#### Consigna
Prolonga el texto sobre la responsabilidad compartida de los obispos en los concilios a partir de su última oración.

#### Texto extraído
※
A través del Espíritu
Santo, la Iglesia permanece en la verdad universal históricamente concreta de
Dios en el Verbo Encarnado, si los obispos, como sucesores de los apóstoles,
preservan fiel y completamente la Palabra de Dios en la Sagrada Escritura y la
Tradición Apostólica. La responsabilidad compartida de los obispos se realizó
primero a mayor escala en forma de asamblea (syn-hodos) cuando se celebró una
reunión en Antioquía (268) para rechazar la herejía del obispo Pablo de
Samosata. Él refutó la divinidad de Cristo y «declaró que era un hombre
ordinario por naturaleza» (Eusebio de Caesarea, Historia de la Iglesia, libro
VII, capítulos 27-30). Ya que la fe de la Iglesia católica es una y la misma,
se envió una carta sinodal a los obispos de Roma y Alejandría para asegurarles
católicamente (universalmente) de esta verdad.
Los sínodos posteriores
o los concilios ecuménicos siguen todos este principio concreto de la
responsabilidad común de todos los obispos en unidad con el sucesor de Pedro en
Roma. Ellos se comprometen a asegurar la unidad de la Iglesia en la fe
transmitida por los apóstoles. Los obispos actuaron bajo este principio durante
mucho tiempo antes de que una teología sistemática de concilios fuese
desarrollada. Primeramente, la autoridad formal de los obispos no debe ser
independiente de la autoridad fundamental de la revelación en la Escritura y la
Tradición. Y en segundo lugar, el colegio episcopal no es un club exclusivo.
Los obispos son, en nombre de Cristo, pastores y maestros de la Iglesia sólo si
ellos mismos han recibido las enseñanzas de la Iglesia y son fieles a ella. Hay
un vínculo constitutivo entre el testimonio de los apóstoles y el de todos los
fieles, sacerdotes y laicos por igual.
※
#### Bloque de datos

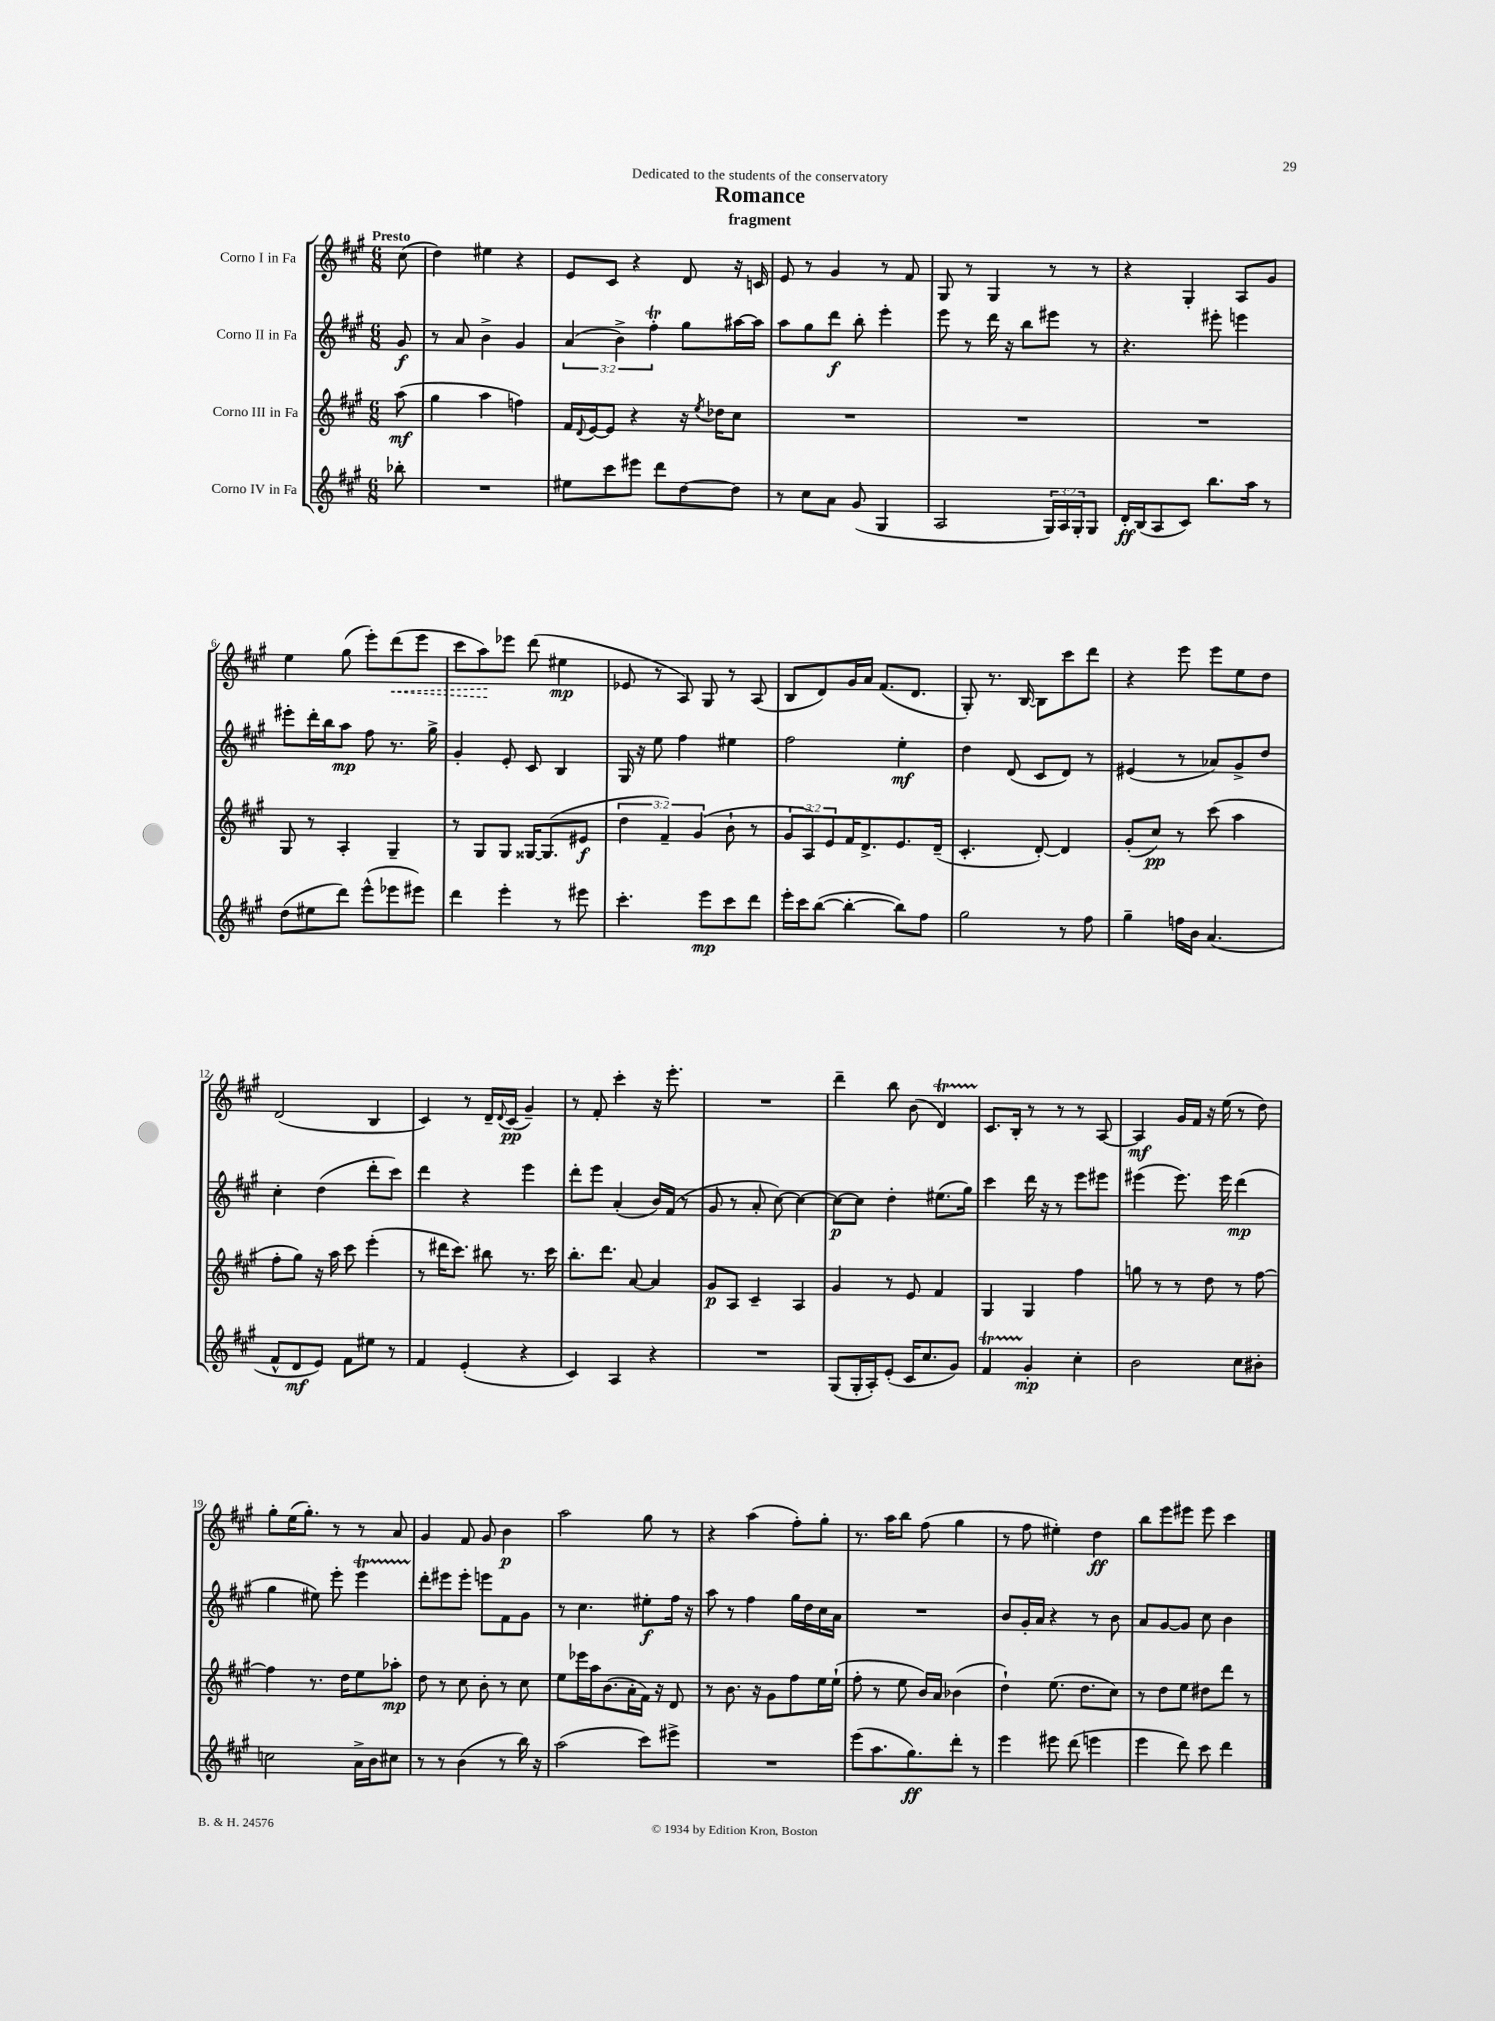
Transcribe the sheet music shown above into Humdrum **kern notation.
※
#### Respuesta
Los pastores deben ellos mismos
recibir las enseñanzas de
la Iglesia
Los laicos tienen una
corresponsabilidad constructiva y en ciertas circunstancias, crítica en materia
de fe. Una vez, históricamente, esta corresponsabilidad salvó la verdadera fe
de forma extrema cuando la mayoría de los obispos, que estaban equivocados,
cedieron cobarde y confusamente al embate del Arrianismo y al poder coercitivo
del estado (Cf. John Henry Newman, Consulta a los Fieles en Materia Doctrinal).
La irrupción de la «Reforma», que terminó en la catastrófica división de la
Iglesia occidental, fue en parte debida al descuido y a la deplorable
incompetencia de la curia romana y los obispos alemanes que compartían un alto
grado de responsabilidad por la reforma demorada de la cabeza de la Iglesia y
sus miembros. Incluso el Papa Adriano VI culpó a la curia romana y los obispos
alemanes en la Dieta Imperial de Nuremberg (1522-23).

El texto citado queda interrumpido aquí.